ウイルスバスターというセキュリティソフトは大変歴史のある製品で、私が初めて買った(確か1990年頃)セキュリティソフトでもある。

当時はインターネットも無く、パソコンのセキュリティについてはいたずらや業務妨害のような目的がほとんどで、当時の私には情報漏洩という概念すら無かったため、ウイルスバスターの素性などまったく気にしていなかった。


そして現在。

世界はインターネットによって結ばれ、時間や距離の壁が取り除かれて、世界中のどのような場所からであってもネットに接続出来さえすれば、地球上のどのような地域の情報でも公開されているものは簡単にアクセス出来るようになった。

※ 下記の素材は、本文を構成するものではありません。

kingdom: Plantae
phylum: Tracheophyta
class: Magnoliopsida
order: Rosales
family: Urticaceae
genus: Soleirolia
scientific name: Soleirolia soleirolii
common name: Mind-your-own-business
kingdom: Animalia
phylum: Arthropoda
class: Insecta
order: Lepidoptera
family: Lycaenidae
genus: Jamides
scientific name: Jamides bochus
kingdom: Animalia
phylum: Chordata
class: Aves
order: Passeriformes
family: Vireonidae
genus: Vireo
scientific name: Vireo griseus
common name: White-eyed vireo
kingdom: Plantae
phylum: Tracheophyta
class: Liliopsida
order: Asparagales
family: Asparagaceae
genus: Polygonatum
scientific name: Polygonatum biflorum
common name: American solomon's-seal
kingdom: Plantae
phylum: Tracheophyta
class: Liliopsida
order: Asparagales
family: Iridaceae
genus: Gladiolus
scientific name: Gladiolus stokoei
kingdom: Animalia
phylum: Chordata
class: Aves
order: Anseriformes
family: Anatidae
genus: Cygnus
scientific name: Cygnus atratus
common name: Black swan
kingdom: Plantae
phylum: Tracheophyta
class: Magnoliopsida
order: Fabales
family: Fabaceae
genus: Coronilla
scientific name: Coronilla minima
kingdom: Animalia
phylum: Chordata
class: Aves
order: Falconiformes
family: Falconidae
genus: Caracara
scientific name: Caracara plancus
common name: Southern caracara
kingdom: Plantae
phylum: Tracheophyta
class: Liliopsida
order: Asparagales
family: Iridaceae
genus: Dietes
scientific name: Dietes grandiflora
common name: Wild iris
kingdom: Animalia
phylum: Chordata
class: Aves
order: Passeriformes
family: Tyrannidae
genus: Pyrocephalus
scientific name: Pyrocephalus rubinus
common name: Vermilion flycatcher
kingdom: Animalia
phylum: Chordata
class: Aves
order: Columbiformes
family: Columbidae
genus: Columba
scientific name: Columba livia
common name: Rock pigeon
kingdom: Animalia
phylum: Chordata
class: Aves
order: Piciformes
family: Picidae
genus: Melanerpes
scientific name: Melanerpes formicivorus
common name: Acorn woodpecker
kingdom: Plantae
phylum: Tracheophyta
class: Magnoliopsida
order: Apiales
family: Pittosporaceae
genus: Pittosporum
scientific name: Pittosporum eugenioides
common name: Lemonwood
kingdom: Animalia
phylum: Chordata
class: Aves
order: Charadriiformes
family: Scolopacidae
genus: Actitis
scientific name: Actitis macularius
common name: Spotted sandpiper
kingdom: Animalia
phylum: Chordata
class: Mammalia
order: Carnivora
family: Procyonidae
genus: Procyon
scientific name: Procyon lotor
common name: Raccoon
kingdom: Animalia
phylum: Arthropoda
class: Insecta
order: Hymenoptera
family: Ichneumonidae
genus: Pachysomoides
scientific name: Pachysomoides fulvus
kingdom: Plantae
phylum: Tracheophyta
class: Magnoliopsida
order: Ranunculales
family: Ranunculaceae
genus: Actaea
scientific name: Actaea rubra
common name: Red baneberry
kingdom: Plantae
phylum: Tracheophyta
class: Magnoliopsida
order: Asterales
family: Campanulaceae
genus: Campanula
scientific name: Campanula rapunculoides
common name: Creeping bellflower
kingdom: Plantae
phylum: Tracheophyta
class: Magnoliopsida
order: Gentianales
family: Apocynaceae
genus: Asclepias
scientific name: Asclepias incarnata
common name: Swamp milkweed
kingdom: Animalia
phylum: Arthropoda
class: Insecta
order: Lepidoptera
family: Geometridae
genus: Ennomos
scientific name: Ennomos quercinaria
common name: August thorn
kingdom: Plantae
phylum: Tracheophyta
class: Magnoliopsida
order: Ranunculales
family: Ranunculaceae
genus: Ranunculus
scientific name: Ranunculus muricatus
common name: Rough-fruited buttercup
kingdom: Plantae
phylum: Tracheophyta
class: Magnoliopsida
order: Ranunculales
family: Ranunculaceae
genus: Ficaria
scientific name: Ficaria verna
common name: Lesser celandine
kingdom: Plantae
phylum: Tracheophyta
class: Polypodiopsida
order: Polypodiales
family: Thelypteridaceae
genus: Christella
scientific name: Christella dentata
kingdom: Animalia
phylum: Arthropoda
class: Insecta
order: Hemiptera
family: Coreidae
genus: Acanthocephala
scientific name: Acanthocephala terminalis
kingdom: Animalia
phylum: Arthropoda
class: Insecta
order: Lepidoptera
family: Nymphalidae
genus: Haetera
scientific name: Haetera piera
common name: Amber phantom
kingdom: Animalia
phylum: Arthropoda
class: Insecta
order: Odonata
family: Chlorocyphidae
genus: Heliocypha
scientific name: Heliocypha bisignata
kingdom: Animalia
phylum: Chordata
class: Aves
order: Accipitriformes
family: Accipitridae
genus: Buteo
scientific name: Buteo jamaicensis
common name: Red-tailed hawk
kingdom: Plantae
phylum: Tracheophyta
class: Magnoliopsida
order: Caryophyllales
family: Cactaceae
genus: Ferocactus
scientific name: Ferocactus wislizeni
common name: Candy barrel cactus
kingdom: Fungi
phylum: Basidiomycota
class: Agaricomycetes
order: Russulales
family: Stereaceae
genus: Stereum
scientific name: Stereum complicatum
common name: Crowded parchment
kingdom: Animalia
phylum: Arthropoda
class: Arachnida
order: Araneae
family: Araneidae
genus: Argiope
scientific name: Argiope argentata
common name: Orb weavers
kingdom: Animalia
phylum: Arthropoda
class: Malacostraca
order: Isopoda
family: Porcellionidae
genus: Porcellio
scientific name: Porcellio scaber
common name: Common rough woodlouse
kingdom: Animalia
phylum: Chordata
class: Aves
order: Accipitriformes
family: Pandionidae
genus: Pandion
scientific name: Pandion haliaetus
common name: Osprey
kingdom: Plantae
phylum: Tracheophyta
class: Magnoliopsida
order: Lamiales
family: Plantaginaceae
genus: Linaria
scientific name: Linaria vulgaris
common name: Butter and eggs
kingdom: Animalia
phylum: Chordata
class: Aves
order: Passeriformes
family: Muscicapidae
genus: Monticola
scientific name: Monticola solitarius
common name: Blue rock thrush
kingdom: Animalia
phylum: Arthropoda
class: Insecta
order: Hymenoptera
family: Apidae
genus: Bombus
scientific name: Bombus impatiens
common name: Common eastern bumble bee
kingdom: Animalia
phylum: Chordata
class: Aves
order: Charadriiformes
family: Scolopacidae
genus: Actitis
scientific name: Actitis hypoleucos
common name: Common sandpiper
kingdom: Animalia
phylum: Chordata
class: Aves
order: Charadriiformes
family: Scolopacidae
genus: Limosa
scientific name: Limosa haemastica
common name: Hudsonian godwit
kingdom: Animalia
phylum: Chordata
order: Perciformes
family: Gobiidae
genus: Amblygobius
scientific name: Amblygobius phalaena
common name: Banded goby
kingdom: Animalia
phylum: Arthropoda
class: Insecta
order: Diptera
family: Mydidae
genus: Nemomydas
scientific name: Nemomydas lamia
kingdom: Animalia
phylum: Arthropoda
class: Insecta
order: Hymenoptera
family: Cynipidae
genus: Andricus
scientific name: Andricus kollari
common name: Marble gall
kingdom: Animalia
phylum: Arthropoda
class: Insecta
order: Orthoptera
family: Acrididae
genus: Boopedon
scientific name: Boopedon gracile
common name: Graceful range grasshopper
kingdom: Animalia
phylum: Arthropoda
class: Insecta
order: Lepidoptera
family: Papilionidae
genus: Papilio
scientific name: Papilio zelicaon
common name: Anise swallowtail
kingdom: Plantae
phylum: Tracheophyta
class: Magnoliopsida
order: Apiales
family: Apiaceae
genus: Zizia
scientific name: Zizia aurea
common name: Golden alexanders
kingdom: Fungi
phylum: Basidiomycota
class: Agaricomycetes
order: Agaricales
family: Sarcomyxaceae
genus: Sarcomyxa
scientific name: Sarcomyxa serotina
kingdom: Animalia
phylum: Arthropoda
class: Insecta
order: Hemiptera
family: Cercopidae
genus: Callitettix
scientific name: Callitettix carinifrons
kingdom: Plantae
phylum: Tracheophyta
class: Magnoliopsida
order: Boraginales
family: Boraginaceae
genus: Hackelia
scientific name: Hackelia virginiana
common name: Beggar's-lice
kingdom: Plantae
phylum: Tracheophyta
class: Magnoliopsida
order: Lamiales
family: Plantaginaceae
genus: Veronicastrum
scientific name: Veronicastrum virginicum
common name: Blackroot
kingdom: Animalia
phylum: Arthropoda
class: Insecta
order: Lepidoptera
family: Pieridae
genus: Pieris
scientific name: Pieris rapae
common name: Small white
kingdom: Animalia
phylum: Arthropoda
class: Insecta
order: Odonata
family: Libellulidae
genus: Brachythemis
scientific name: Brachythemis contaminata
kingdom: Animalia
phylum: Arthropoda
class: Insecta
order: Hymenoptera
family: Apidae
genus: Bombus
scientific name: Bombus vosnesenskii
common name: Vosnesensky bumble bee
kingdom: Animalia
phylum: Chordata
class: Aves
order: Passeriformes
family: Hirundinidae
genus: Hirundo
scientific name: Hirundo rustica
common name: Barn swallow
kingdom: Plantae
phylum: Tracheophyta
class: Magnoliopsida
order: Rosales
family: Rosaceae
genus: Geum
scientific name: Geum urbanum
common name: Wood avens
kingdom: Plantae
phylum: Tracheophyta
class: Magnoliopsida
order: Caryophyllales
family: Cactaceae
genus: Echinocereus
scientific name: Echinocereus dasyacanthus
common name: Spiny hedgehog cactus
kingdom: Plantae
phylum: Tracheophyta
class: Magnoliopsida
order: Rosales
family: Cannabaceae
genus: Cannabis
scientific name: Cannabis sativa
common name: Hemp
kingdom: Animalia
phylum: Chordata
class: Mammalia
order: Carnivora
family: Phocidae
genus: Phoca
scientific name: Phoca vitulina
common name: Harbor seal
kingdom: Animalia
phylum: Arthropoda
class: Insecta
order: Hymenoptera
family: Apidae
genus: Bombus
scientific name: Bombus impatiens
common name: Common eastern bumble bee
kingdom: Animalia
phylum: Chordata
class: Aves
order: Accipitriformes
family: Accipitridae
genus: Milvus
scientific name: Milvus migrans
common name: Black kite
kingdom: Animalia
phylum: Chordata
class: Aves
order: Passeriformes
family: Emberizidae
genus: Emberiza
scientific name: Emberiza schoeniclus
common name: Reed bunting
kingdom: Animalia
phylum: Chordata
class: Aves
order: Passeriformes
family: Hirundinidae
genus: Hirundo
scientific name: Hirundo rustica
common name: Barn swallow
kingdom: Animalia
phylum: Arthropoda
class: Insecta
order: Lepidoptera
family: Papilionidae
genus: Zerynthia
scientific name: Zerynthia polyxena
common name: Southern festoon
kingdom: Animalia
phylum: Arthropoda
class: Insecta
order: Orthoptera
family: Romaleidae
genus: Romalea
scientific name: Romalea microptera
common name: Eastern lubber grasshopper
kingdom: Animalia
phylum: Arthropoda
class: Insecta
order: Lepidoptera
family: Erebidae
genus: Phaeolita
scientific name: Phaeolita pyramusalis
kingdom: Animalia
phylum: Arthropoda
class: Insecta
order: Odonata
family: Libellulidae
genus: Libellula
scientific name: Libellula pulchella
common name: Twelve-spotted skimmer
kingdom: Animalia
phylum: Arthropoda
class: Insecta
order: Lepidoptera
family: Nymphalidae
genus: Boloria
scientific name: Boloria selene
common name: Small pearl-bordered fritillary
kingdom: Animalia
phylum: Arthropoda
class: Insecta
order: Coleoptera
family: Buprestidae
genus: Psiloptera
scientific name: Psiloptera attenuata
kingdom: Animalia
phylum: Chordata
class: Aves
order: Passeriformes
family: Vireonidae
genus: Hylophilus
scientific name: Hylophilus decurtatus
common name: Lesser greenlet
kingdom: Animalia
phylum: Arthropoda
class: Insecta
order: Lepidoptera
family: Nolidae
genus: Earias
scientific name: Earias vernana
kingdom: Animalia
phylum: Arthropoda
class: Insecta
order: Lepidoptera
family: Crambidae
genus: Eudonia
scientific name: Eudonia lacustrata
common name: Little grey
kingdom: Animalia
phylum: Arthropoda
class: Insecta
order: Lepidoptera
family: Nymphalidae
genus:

また、これまで大した価値の無いように思われていた些細な情報から莫大な富を生み出す技術が開発され、これらの売買も盛んになった。

こうした背景からウイルスの主目的は金儲けになって、開発の主体も個人から大規模な組織へと発展した。


さらに、個人が常に携帯端末を持ち歩くに至り、情報操作での民意誘導による内政干渉が簡単になった事で、そのための情報収集にもウイルスが活用されるようになった。


というわけで、中国共産党に命令されると拒否権の無い中国企業の製品やサービスは極めて危険である、と結論できる。

当然、中国企業に買収されたというトレンドマイクロのウイルスバスターも例外ではない。

元々中国語圏の会社なので影響を受けやすいという事もあるし、それ以前の問題として昔から様々な問題を起している事もこのセキュリティソフトが危険であると私が考える理由になっている。


なお大変残念な事に、日本国内でウイルスバスターのシェアは高い。

何故なら、日本国内の様々な企業・組織と連携してサービスを展開しているからだ。

その最たる例がNTT。

あひる先生による「トレンドマイクロ NTT」の検索結果
https://duckduckgo.com/?q=%E3%83%88%E3%83%AC%E3%83%B3%E3%83%89%E3%83%9E%E3%82%A4%E3%82%AF%E3%83%AD+NTT&ia=web

OCNやフレッツなんとか等と契約すると、オプションにウイルスバスターが存在する。

しかもこのサービス、「フレッツ・ウイルスクリア」などとウイルスバスターとは違う名前が付けられているのだ。


ここには書かないが、調べれば実に多くの問題や疑惑が噴出するウイルスバスター。

自分一人の問題としてだけでなく、自らの生活基盤となっている社会への影響を考えられる人ならば、選択肢に入れるべきではないと思う。